Revisited today, much of the Marxist, Trotskyite, Maoist, or anarcholiberationist rhetoric of 1968 does look ridiculous, childish, and morally irresponsible. It was, to quote George Orwell, a kind of playing with fire by people who don’t even know that fire is hot. Evoking the beginning of a “cultural-revolutionary transitional period”—Chairman Mao’s brutal Cultural Revolution thus being held up as a model for emulation in Europe— and describing the Viet Cong as “revolutionary forces of liberation” against U.S. imperialism, Rudi Dutschke told the Vietnam Congress in West Berlin that these liberating truths had been discovered through “the specific relationship of production of the student producers.” Exactly what did they produce? At the London School of Economics they chanted: “What do we want? Everything. When do we want it? Now.” Narcissus with a red flag.

The heroes of 1989 were diverse: seasoned dissidents, apparatchiks, church leaders, middle-aged working men and women standing patiently on the streets, finally insisting that enough was enough.

Those who in 1968 were so harsh on the way some of their parents’ generation (the ’39ers) had been fellow-travelers with the terrors of fascism and Stalinism might wish, on this anniversary, to make a small reckoning of conscience about their own lighthearted fellow-traveling with terror in faraway countries of which they knew little. But many leading representatives of the 1968 generation did go on to learn from these mistakes and frivolities. They engaged during subsequent decades in a more serious politics of liberal, social democratic, or green “new evolutionism” (to borrow a phrase from the Polish ’68er Adam Michnik), including the ending of a slew of European authoritarian regimes, from Portugal to Poland, and the promotion of human rights and democracy in faraway countries of which they learned to know more.

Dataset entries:
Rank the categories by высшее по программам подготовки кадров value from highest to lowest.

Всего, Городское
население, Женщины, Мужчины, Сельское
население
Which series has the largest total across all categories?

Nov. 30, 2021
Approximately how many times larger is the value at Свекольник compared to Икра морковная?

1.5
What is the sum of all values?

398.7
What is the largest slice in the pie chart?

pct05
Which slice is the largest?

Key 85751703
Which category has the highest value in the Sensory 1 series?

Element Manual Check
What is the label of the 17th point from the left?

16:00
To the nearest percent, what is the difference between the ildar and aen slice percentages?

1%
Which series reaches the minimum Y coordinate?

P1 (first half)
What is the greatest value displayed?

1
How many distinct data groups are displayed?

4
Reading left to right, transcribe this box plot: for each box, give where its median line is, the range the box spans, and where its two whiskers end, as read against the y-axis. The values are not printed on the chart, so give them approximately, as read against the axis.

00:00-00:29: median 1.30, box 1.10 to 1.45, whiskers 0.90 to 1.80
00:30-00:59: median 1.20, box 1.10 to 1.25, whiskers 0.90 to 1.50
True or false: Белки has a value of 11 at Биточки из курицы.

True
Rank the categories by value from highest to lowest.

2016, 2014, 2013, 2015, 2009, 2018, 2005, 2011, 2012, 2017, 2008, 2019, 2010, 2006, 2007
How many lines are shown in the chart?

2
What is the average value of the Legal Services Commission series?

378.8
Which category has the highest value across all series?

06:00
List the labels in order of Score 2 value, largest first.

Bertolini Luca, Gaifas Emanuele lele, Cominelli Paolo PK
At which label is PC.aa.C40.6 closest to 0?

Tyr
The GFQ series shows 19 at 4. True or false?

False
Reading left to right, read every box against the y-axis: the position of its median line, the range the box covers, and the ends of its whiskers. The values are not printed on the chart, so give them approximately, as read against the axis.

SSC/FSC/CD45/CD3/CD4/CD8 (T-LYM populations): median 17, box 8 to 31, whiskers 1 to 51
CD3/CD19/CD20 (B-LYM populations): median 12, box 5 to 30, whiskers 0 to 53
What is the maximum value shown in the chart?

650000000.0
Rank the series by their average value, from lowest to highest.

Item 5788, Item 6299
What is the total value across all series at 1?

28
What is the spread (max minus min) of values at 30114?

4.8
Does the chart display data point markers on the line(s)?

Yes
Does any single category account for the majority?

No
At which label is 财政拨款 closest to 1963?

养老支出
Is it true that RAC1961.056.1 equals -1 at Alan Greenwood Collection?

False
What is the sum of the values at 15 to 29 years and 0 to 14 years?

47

### EXERCISE
According to the passage on 1968, from whom is the phrase "new evolutionism" borrowed? These records have no connection to the passage on 1968.

### EXPECTED ANSWER
The Polish ’68er Adam Michnik.